If I were to take this further…

There’s one obvious gap in this automation: the fix PRs still require a human to review and merge them. The agent creates the PR, CI passes, and then… it sits there, waiting for me to click the merge button. For a personal project with an audience of one, that’s still more friction than I’d like.

There are two paths forward. The simple one: instruct the CI-fix agent to enable auto-merge on the PRs it creates. If CI passes, the PR merges itself — no human, no extra workflow. This works well for straightforward fixes where you trust the build pipeline as a sufficient gate.
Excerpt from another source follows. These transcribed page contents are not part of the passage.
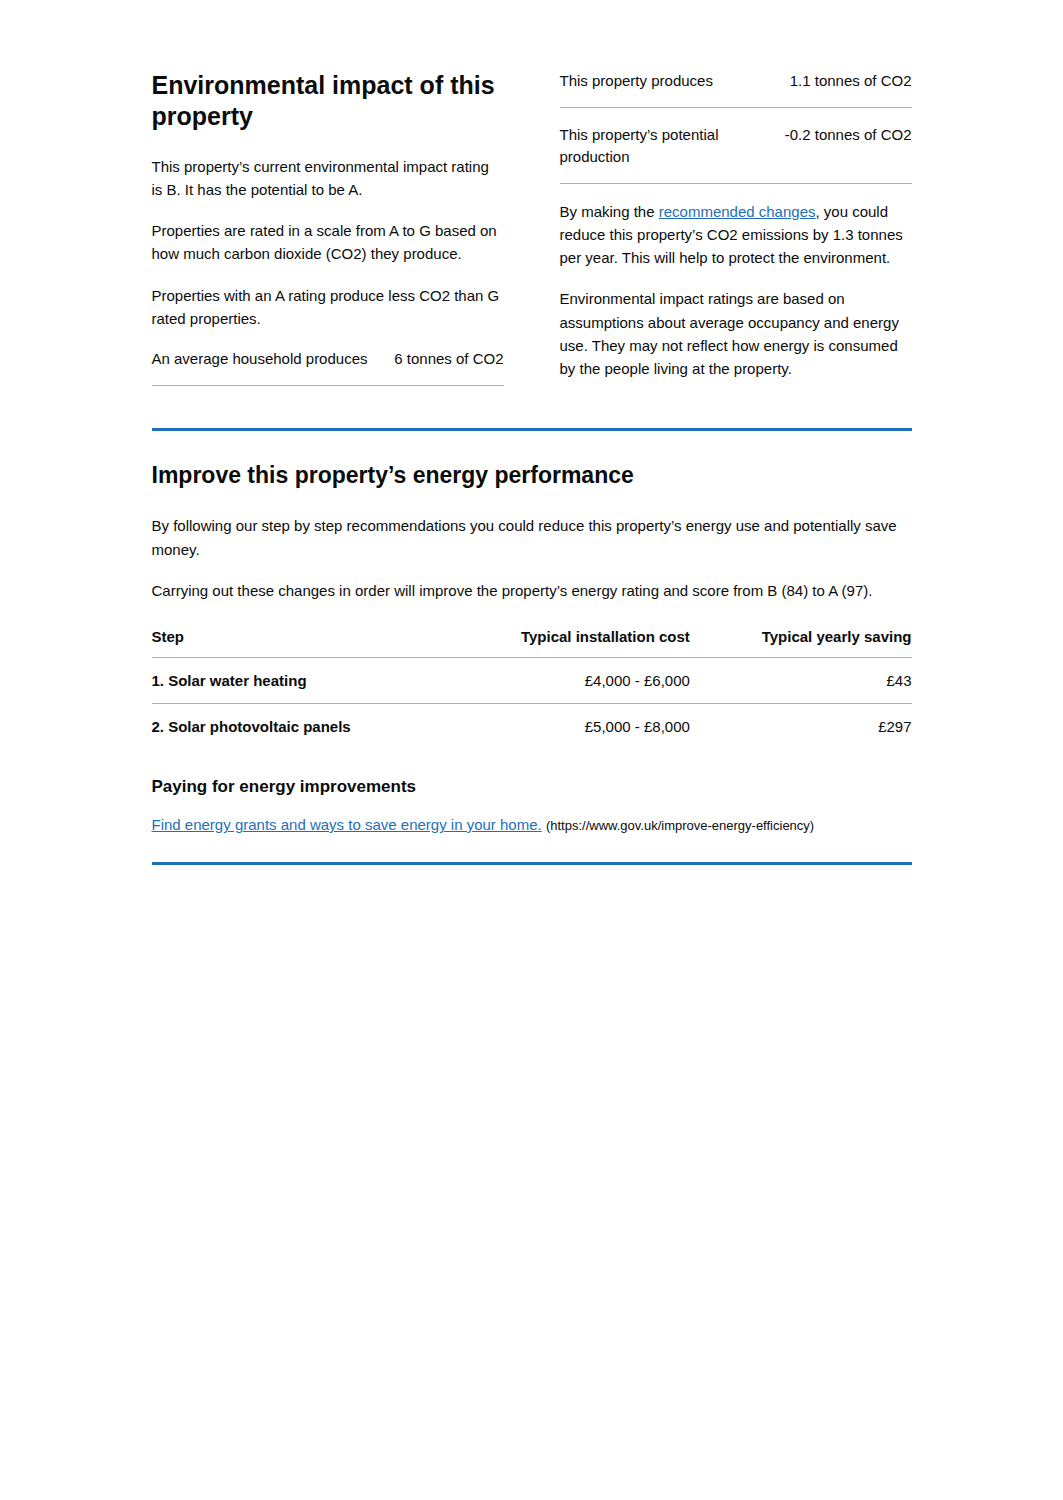Environmental impact of this property
This property’s current environmental impact rating is B. It has the potential to be A.
Properties are rated in a scale from A to G based on how much carbon dioxide (CO2) they produce.
Properties with an A rating produce less CO2 than G rated properties.
An average household produces
6 tonnes of CO2
This property produces
1.1 tonnes of CO2
This property’s potential production
-0.2 tonnes of CO2
By making the recommended changes, you could reduce this property’s CO2 emissions by 1.3 tonnes per year. This will help to protect the environment.
Environmental impact ratings are based on assumptions about average occupancy and energy use. They may not reflect how energy is consumed by the people living at the property.
Improve this property’s energy performance
By following our step by step recommendations you could reduce this property’s energy use and potentially save money.
Carrying out these changes in order will improve the property’s energy rating and score from B (84) to A (97).
| Step | Typical installation cost | Typical yearly saving |
| --- | --- | --- |
| 1. Solar water heating | £4,000 - £6,000 | £43 |
| 2. Solar photovoltaic panels | £5,000 - £8,000 | £297 |
Paying for energy improvements
Find energy grants and ways to save energy in your home. (https://www.gov.uk/improve-energy-efficiency)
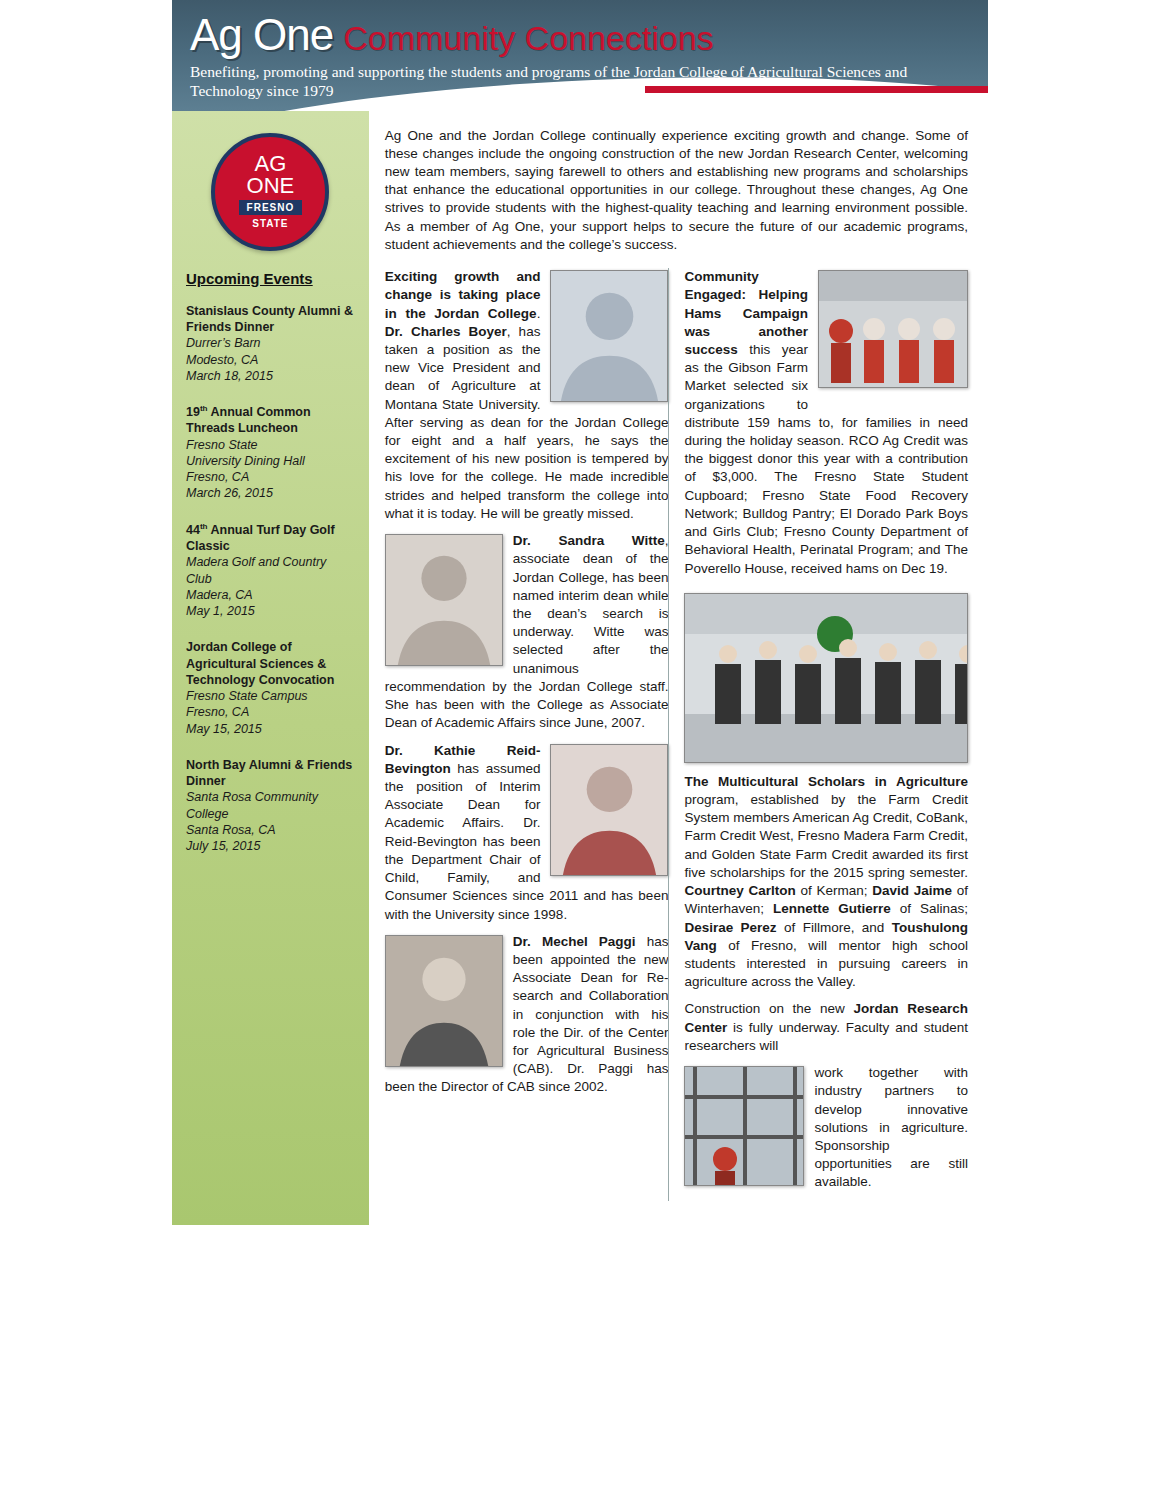Ag One Community Connections
Benefiting, promoting and supporting the students and programs of the Jordan College of Agricultural Sciences and Technology since 1979
AG
ONE
FRESNO
STATE
Upcoming Events
Stanislaus County Alumni & Friends Dinner
Durrer’s Barn
Modesto, CA
March 18, 2015
19th Annual Common Threads Luncheon
Fresno State
University Dining Hall
Fresno, CA
March 26, 2015
44th Annual Turf Day Golf Classic
Madera Golf and Country Club
Madera, CA
May 1, 2015
Jordan College of Agricultural Sciences & Technology Convocation
Fresno State Campus
Fresno, CA
May 15, 2015
North Bay Alumni & Friends Dinner
Santa Rosa Community College
Santa Rosa, CA
July 15, 2015
Ag One and the Jordan College continually experience exciting growth and change. Some of these changes include the ongoing construction of the new Jordan Research Center, welcoming new team members, saying farewell to others and establishing new programs and scholarships that enhance the educational opportunities in our college. Throughout these changes, Ag One strives to provide students with the highest-quality teaching and learning environment possible. As a member of Ag One, your support helps to secure the future of our academic programs, student achievements and the college’s success.
Exciting growth and change is taking place in the Jordan College. Dr. Charles Boyer, has taken a position as the new Vice President and dean of Agriculture at Montana State University. After serving as dean for the Jordan College for eight and a half years, he says the excitement of his new position is tempered by his love for the college. He made incredible strides and helped transform the college into what it is today. He will be greatly missed.
Dr. Sandra Witte, associate dean of the Jordan College, has been named interim dean while the dean’s search is underway. Witte was selected after the unanimous recommendation by the Jordan College staff. She has been with the College as Associate Dean of Academic Affairs since June, 2007.
Dr. Kathie Reid-Bevington has assumed the position of Interim Associate Dean for Academic Affairs. Dr. Reid-Bevington has been the Department Chair of Child, Family, and Consumer Sciences since 2011 and has been with the University since 1998.
Dr. Mechel Paggi has been appointed the new Associate Dean for Re-search and Collaboration in conjunction with his role the Dir. of the Center for Agricultural Business (CAB). Dr. Paggi has been the Director of CAB since 2002.
Community Engaged: Helping Hams Campaign was another success this year as the Gibson Farm Market selected six organizations to distribute 159 hams to, for families in need during the holiday season. RCO Ag Credit was the biggest donor this year with a contribution of $3,000. The Fresno State Student Cupboard; Fresno State Food Recovery Network; Bulldog Pantry; El Dorado Park Boys and Girls Club; Fresno County Department of Behavioral Health, Perinatal Program; and The Poverello House, received hams on Dec 19.
The Multicultural Scholars in Agriculture program, established by the Farm Credit System members American Ag Credit, CoBank, Farm Credit West, Fresno Madera Farm Credit, and Golden State Farm Credit awarded its first five scholarships for the 2015 spring semester. Courtney Carlton of Kerman; David Jaime of Winterhaven; Lennette Gutierre of Salinas; Desirae Perez of Fillmore, and Toushulong Vang of Fresno, will mentor high school students interested in pursuing careers in agriculture across the Valley.
Construction on the new Jordan Research Center is fully underway. Faculty and student researchers will
work together with industry partners to develop innovative solutions in agriculture. Sponsorship opportunities are still available.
The more sophisticated option: a second agentic workflow — a vetting maestro — that reviews the automated fix PRs before merging. It would inspect the diff, sanity-check that the scope is limited to what’s expected, verify no unrelated files were modified, and only then approve and merge. This gives you human-like review without the human, and it composes naturally: Dependabot opens a PR, the CI-fix agent creates a fix PR when it fails, and the maestro validates and merges — agents all the way down.

For now, the single CI-fix agent already covers the most annoying part of the problem. The last mile is only a prompt away.